Clonostachys rosea f. rosea

Scientific classification
- Domain: Eukaryota
- Kingdom: Fungi
- Division: Ascomycota
- Class: Sordariomycetes
- Order: Hypocreales
- Family: Bionectriaceae
- Genus: Clonostachys
- Species: C. rosea
- Forma: C. r. f. rosea
- Trionomial name: Clonostachys rosea f. rosea (Link) Schroers (1999)
- Synonyms: Clonostachys araucaria Clonostachys araucaria var. confusa Clonostachys rosea Gliocladium aureum Gliocladium roseum Haplotrichum roseum Penicillium roseum

= Clonostachys rosea f. rosea =

Fungus taxon

Clonostachys rosea f. rosea, also known as Gliocladium roseum and commonly called the rose bracket, is a species of fungus in the family Bionectriaceae. It colonizes living plants as an endophyte, digests material in soil as a saprophyte and is also known as a parasite of other fungi and of nematodes. It produces a wide range of volatile organic compounds which are toxic to organisms including other fungi, bacteria, and insects, and is of interest as a biological pest control agent.

+ + + + +

▶ _Task item A_: What common name does the Clonostachys rosea article give for the fungus?
▶ _Task item B_: Carry on the Clonostachys rosea article from its last sentence.
These entries come from a separate source.

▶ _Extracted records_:
+ + + + +

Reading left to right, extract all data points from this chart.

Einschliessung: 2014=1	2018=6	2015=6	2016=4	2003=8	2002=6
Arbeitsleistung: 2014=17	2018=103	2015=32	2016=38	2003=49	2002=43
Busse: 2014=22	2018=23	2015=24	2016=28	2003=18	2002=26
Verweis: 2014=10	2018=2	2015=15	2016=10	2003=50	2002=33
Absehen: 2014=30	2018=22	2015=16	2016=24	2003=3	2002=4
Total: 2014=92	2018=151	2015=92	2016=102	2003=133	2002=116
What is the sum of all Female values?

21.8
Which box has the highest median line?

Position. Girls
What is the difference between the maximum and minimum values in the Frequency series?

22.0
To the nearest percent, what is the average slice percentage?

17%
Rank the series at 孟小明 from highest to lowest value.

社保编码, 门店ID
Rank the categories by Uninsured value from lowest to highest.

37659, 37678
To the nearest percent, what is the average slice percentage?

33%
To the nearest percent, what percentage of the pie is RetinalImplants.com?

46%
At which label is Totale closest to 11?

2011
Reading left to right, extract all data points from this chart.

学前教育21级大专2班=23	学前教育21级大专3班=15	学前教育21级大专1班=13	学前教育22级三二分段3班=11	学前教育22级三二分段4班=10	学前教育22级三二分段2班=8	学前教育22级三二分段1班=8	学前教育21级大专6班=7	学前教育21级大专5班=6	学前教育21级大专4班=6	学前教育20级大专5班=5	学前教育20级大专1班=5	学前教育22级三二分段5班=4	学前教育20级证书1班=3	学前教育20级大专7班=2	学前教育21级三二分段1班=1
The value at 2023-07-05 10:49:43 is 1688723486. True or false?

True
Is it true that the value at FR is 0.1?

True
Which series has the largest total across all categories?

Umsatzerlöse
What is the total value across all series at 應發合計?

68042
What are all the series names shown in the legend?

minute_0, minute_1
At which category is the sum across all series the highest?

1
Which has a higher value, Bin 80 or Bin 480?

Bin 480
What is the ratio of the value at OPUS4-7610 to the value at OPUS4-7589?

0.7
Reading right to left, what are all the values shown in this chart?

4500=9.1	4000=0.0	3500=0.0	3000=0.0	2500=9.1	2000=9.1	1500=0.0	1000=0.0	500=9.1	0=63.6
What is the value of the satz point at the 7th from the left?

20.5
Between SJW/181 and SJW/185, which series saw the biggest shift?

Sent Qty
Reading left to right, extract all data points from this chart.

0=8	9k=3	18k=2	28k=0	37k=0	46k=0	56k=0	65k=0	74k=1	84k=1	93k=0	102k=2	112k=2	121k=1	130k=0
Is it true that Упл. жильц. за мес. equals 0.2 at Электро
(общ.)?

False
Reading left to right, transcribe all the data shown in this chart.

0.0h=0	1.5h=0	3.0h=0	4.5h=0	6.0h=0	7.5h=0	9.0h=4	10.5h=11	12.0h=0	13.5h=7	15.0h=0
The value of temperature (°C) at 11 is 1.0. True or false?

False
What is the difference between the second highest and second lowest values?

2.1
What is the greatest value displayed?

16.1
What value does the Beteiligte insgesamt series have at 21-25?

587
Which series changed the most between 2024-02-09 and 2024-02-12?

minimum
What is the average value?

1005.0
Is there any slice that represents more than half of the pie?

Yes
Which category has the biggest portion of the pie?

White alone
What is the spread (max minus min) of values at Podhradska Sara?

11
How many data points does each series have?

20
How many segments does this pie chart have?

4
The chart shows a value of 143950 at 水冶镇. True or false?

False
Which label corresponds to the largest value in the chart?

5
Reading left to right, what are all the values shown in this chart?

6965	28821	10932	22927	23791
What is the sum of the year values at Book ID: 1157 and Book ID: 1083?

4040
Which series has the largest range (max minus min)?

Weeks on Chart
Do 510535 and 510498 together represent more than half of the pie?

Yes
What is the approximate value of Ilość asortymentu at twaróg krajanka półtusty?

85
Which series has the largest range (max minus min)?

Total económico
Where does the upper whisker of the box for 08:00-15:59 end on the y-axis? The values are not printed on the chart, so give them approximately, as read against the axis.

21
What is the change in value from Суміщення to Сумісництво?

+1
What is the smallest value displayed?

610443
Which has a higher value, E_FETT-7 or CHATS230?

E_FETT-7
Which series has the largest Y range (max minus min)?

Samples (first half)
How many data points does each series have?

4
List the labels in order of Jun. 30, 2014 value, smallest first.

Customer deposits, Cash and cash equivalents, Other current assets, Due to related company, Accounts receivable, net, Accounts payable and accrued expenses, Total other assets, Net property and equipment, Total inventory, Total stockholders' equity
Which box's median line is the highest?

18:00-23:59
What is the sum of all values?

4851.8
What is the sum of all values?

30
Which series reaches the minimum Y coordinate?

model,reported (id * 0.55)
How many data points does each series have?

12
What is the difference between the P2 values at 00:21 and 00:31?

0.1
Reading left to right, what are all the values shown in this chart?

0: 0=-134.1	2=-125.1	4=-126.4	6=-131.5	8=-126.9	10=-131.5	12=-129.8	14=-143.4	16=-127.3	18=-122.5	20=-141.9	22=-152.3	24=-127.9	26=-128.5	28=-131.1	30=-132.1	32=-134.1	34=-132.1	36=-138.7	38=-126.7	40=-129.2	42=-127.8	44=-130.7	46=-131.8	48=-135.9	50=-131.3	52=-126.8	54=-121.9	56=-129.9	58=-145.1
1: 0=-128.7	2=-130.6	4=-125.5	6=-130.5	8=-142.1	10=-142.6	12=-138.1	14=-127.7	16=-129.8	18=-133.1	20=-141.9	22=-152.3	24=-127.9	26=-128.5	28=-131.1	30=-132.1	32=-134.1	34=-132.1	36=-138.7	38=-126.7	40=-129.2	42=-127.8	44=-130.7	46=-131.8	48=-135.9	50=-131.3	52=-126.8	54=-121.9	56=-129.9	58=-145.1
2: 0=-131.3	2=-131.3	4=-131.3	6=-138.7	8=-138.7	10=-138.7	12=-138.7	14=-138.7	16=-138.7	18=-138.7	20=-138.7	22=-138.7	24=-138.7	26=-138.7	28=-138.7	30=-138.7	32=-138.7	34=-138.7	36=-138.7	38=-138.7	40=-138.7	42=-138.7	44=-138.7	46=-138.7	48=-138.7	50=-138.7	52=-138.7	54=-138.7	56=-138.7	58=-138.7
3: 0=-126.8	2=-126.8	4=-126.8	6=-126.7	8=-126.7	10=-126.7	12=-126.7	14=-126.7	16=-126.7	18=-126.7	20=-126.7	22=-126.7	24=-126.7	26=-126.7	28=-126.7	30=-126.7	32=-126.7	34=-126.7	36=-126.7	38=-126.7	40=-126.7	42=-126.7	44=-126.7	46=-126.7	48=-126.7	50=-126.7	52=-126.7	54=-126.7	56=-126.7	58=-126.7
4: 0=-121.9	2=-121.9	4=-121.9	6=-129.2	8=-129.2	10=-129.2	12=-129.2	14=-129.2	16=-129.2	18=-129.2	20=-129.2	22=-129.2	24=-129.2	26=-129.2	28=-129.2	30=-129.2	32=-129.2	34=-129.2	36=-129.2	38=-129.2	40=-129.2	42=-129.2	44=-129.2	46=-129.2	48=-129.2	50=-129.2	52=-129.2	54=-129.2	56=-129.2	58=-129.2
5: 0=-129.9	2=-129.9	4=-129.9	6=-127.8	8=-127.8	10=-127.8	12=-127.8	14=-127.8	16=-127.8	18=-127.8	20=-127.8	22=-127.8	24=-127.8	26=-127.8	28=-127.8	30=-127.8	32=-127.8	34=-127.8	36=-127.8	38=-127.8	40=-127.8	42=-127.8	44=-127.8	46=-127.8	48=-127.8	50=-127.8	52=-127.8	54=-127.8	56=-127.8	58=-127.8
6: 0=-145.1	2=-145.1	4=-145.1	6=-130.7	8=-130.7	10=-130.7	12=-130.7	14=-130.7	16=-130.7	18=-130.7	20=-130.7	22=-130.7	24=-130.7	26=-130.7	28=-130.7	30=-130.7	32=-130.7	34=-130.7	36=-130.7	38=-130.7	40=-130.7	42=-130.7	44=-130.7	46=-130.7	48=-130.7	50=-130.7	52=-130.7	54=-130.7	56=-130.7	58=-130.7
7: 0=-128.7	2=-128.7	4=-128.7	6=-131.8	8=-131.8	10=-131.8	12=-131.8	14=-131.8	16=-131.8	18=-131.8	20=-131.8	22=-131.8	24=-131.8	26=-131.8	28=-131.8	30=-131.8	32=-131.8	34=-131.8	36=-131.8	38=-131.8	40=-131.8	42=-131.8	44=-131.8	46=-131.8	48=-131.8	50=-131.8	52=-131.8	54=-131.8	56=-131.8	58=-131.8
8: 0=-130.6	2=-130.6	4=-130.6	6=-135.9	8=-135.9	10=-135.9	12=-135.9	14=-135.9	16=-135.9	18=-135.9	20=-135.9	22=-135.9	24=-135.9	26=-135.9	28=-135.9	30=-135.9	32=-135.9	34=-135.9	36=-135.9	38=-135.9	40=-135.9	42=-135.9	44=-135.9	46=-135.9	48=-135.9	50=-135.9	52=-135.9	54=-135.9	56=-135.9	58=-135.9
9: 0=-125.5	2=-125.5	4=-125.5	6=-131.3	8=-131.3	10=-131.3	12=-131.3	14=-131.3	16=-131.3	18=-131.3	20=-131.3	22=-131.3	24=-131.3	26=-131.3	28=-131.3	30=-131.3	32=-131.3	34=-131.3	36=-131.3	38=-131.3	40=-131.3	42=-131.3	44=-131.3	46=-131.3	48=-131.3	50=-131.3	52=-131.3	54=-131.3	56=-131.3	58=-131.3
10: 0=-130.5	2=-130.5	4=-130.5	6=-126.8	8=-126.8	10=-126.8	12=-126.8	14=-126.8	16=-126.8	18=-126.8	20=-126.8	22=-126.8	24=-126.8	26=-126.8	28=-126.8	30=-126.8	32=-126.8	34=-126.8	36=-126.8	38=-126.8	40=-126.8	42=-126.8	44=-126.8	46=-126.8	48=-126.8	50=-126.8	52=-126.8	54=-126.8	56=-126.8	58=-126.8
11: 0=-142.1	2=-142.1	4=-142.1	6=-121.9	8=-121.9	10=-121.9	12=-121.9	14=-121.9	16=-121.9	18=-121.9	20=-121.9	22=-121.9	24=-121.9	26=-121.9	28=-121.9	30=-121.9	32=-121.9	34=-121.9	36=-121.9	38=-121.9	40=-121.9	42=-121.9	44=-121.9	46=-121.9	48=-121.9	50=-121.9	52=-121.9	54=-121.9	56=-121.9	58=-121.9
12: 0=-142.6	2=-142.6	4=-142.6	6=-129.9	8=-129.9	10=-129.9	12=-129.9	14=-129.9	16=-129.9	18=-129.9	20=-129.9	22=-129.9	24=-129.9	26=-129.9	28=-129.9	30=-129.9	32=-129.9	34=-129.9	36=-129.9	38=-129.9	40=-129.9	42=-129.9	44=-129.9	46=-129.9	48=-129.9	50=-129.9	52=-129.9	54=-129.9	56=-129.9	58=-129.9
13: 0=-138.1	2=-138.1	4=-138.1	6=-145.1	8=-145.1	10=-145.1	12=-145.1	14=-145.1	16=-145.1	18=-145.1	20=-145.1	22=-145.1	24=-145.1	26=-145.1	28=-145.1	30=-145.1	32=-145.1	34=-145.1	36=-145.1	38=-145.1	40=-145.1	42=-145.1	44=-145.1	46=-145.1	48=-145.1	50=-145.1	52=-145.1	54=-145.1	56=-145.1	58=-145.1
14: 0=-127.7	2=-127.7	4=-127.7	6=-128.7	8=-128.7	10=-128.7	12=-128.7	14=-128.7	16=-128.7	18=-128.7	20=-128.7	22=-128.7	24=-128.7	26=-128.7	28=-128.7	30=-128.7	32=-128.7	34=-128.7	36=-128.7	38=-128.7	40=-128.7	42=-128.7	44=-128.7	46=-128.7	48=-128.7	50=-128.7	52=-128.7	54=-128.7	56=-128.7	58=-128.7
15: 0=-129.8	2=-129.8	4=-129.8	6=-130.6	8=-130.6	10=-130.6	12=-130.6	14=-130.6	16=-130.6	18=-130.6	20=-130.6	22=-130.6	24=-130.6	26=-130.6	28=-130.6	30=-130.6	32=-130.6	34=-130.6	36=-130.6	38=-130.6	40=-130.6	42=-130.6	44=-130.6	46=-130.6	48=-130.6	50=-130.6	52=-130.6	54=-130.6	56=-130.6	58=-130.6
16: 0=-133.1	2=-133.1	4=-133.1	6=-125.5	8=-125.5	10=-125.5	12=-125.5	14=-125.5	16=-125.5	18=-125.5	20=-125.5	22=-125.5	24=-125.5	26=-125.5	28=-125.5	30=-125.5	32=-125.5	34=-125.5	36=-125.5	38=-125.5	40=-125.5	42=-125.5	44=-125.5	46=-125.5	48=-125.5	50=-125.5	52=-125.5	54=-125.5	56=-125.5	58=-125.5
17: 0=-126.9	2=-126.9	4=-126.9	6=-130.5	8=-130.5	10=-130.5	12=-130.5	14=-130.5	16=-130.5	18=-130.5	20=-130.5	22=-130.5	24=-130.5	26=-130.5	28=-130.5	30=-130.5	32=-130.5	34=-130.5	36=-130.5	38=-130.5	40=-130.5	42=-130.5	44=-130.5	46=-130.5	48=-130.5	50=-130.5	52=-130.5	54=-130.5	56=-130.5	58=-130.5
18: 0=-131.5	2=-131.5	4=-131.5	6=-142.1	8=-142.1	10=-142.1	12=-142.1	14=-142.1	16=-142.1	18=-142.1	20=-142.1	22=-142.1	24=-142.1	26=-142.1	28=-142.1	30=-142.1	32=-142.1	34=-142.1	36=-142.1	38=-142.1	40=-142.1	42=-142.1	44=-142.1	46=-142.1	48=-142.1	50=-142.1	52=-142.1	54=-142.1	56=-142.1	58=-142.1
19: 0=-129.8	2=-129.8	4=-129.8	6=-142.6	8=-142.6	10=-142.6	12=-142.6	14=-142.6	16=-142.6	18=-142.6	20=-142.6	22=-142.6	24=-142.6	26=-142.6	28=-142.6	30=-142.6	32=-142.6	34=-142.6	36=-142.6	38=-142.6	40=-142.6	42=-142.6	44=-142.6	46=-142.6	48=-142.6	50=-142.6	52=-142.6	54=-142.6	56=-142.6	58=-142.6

+ + + + +

▶ _Response box A_: The rose bracket.

▶ _Response box B_:
== Biological control ==
Clonostachys rosea protects plants against Botrytis cinerea ("grey mold") by suppressing spore production. Its hyphae have been found to coil around, penetrate, and grow inside the hyphae and conidia of B. cinerea.

Nematodes are infected by C. rosea when the fungus' conidia attach to their cuticle and germinate, going on to produce germ tubes which penetrate the host's body and kill it.

== Biofuels ==

In 2008 an isolate of Clonostachys rosea (NRRL 50072) was identified as producing a series of volatile compounds that are similar to some existing fuels, including diesel. However, the taxonomy of this isolate was later revised to Ascocoryne sarcoides.